Hardly does this come as a surprise. Indeed defining
Africa or identifying an African is even more of an ambiguous task. The modern day African struggles with self-determination and identity clashes. The pot-purri of foreign cultures, values, and beliefs has created a cultural gap in the psyche of the African. If one was asked to identify an African, would it mean someone who is a native of the continent? Would it include the North Africans who are of Arab descent? What about the blacks in Diaspora such as the South Americans, black Americans and other blacks scattered across the globe? These Ambiguities and intellectual disputations have reflected in the term African literature.
So if we were to formulate a definition for African literature, what would it be? Would it also accommodate literature about the continent but written by foreigners? Why is it difficult to ascertain the writings from the North African countries as African literature? Would do you classify a text that is written in foreign languages of English and French as African literature?

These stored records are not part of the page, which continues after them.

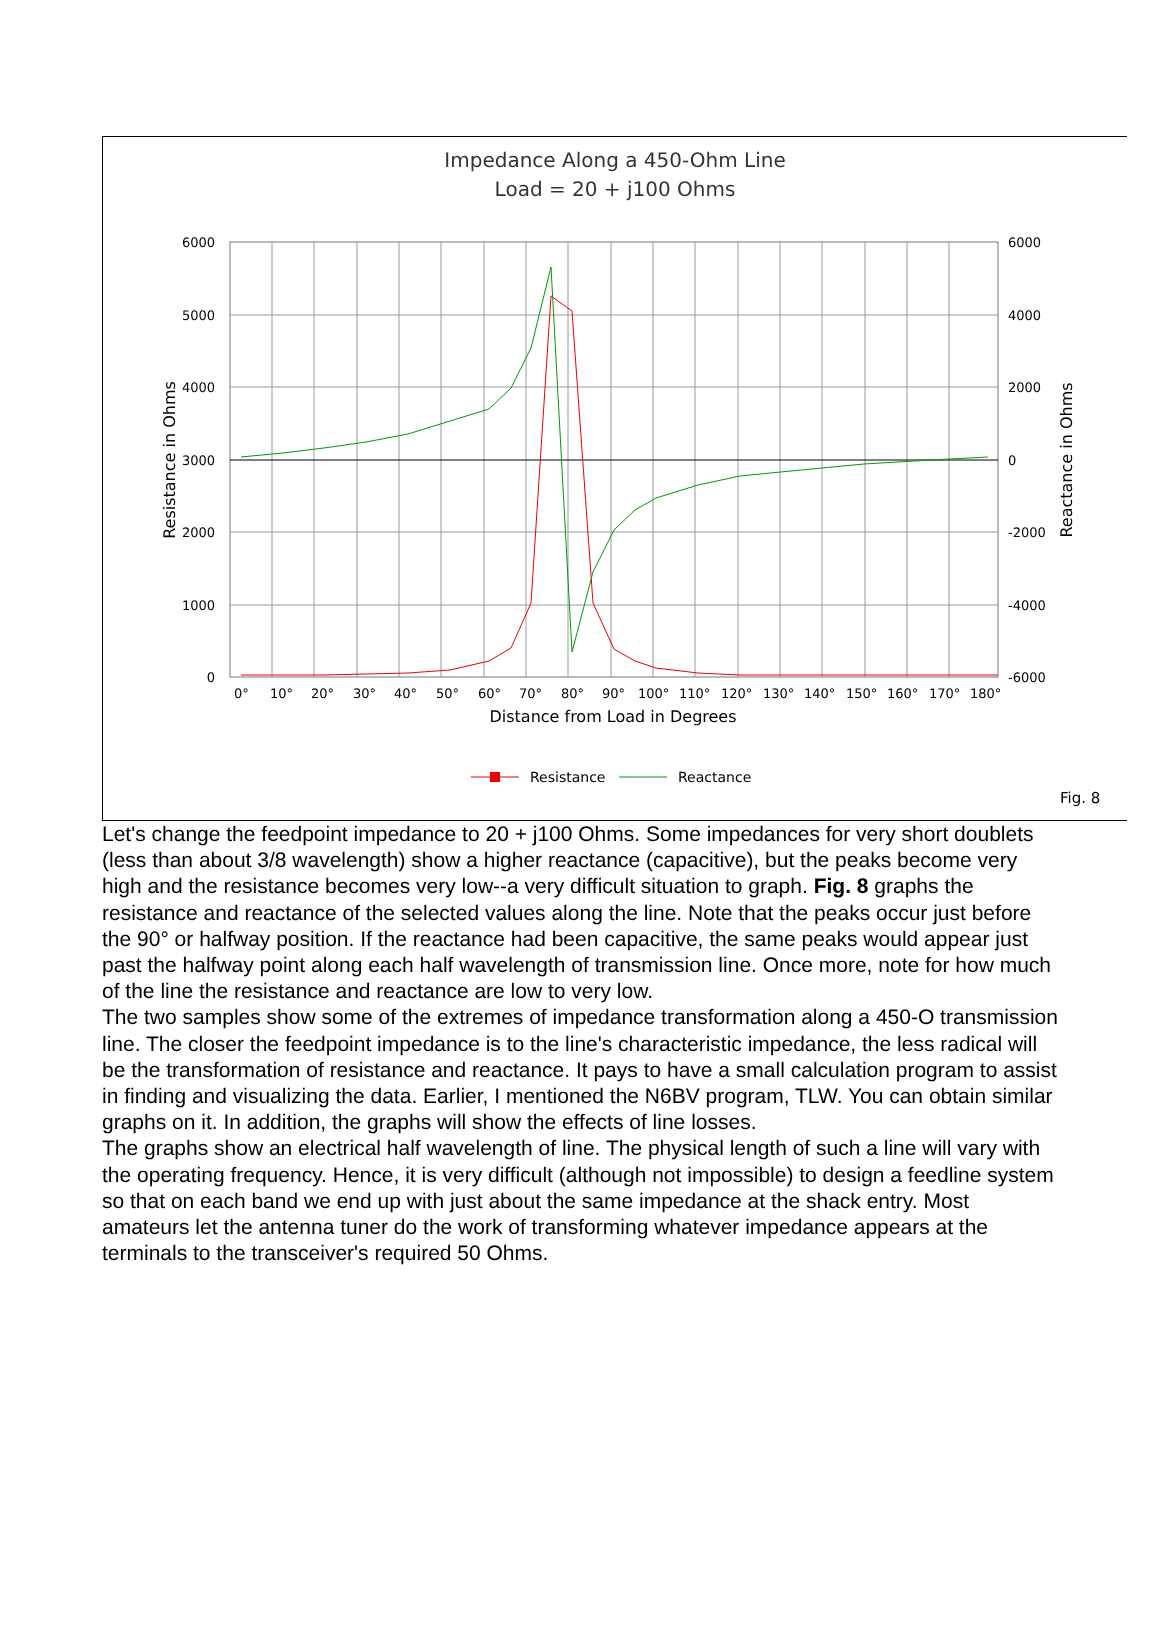Impedance Along a 450-Ohm Line
Load = 20 + j100 Ohms
6000
5000
4000
3000
2000
1000
0
6000
4000
2000
0
-2000
-4000
-6000
0°
10°
20°
30°
40°
50°
60°
70°
80°
90°
100°
110°
120°
130°
140°
150°
160°
170°
180°
Distance from Load in Degrees
Resistance in Ohms
Reactance in Ohms
Resistance
Reactance
Fig. 8
Let's change the feedpoint impedance to 20 + j100 Ohms. Some impedances for very short doublets (less than about 3/8 wavelength) show a higher reactance (capacitive), but the peaks become very high and the resistance becomes very low--a very difficult situation to graph. Fig. 8 graphs the resistance and reactance of the selected values along the line. Note that the peaks occur just before the 90° or halfway position. If the reactance had been capacitive, the same peaks would appear just past the halfway point along each half wavelength of transmission line. Once more, note for how much of the line the resistance and reactance are low to very low.
The two samples show some of the extremes of impedance transformation along a 450-O transmission line. The closer the feedpoint impedance is to the line's characteristic impedance, the less radical will be the transformation of resistance and reactance. It pays to have a small calculation program to assist in finding and visualizing the data. Earlier, I mentioned the N6BV program, TLW. You can obtain similar graphs on it. In addition, the graphs will show the effects of line losses.
The graphs show an electrical half wavelength of line. The physical length of such a line will vary with the operating frequency. Hence, it is very difficult (although not impossible) to design a feedline system so that on each band we end up with just about the same impedance at the shack entry. Most amateurs let the antenna tuner do the work of transforming whatever impedance appears at the terminals to the transceiver's required 50 Ohms.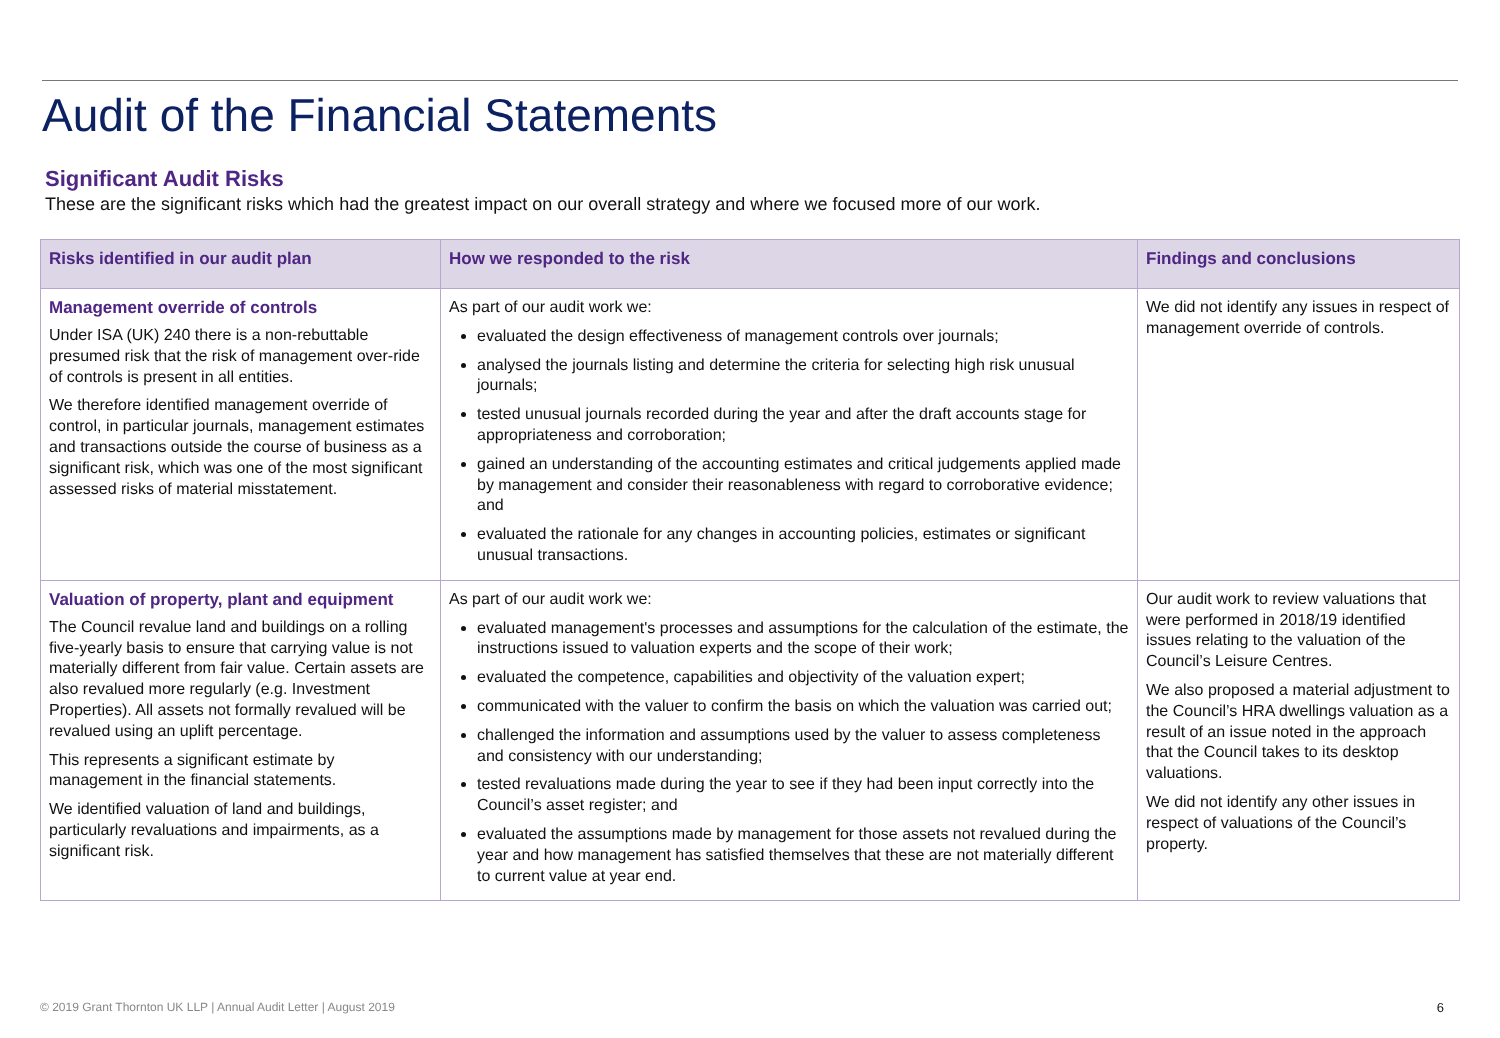Audit of the Financial Statements
Significant Audit Risks
These are the significant risks which had the greatest impact on our overall strategy and where we focused more of our work.
| Risks identified in our audit plan | How we responded to the risk | Findings and conclusions |
| --- | --- | --- |
| Management override of controls Under ISA (UK) 240 there is a non-rebuttable presumed risk that the risk of management over-ride of controls is present in all entities. We therefore identified management override of control, in particular journals, management estimates and transactions outside the course of business as a significant risk, which was one of the most significant assessed risks of material misstatement. | As part of our audit work we: evaluated the design effectiveness of management controls over journals; analysed the journals listing and determine the criteria for selecting high risk unusual journals; tested unusual journals recorded during the year and after the draft accounts stage for appropriateness and corroboration; gained an understanding of the accounting estimates and critical judgements applied made by management and consider their reasonableness with regard to corroborative evidence; and evaluated the rationale for any changes in accounting policies, estimates or significant unusual transactions. | We did not identify any issues in respect of management override of controls. |
| Valuation of property, plant and equipment The Council revalue land and buildings on a rolling five-yearly basis to ensure that carrying value is not materially different from fair value. Certain assets are also revalued more regularly (e.g. Investment Properties). All assets not formally revalued will be revalued using an uplift percentage. This represents a significant estimate by management in the financial statements. We identified valuation of land and buildings, particularly revaluations and impairments, as a significant risk. | As part of our audit work we: evaluated management's processes and assumptions for the calculation of the estimate, the instructions issued to valuation experts and the scope of their work; evaluated the competence, capabilities and objectivity of the valuation expert; communicated with the valuer to confirm the basis on which the valuation was carried out; challenged the information and assumptions used by the valuer to assess completeness and consistency with our understanding; tested revaluations made during the year to see if they had been input correctly into the Council’s asset register; and evaluated the assumptions made by management for those assets not revalued during the year and how management has satisfied themselves that these are not materially different to current value at year end. | Our audit work to review valuations that were performed in 2018/19 identified issues relating to the valuation of the Council’s Leisure Centres. We also proposed a material adjustment to the Council’s HRA dwellings valuation as a result of an issue noted in the approach that the Council takes to its desktop valuations. We did not identify any other issues in respect of valuations of the Council’s property. |
© 2019 Grant Thornton UK LLP | Annual Audit Letter | August 2019
6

Defining the term has only thrown up more questions than answers. African writers themselves seem to be lost in this quagmire. The literary works of Africans have shown that we are still struggling to define ourselves. There is so much cultural pollution. An African in diaspora would certainly reflect western values in his works, perhaps more vividly than those of his roots/
Perhaps the most disturbing trend as pointed out earlier is the uni-directional approach at clarifying this concept. Tales of war, child soldiers, kidnappings, corruptions, widowhood are shaping the definition of African literature. African writers with foreign counterparts are painting a picture of a dark and hopeless continent. African writers are fuelling the fire of cultural genocide in distorting the true picture of what African literature should entail. There is the need for more works which would celebrate rather than berate the continent.
There is also the issue of generational gap. Each generation of African writers have brought its own set of ideologies, world views and how phenomena are interpreted. If Soyinka was to read a science fiction novel by Ayo Arigbabu, what would he think? If contemporary works by Africans contains less proverbs, does it make it any more less African? If we chose to dispel mysticism and superstition and replace masquerades with terrorists and bombs, does it make it a western imitation?
Indeed the picture depicted shows the looming gap in identifying ourselves as a people. Until we Africans chose to takes a common stance on our identity, the split personality would continue. The present day African struggles to define himself, and depends on what others define him to be. This has reflected in our literature. Concisely put, if we are to define African literature successfully, let us start with ourselves first.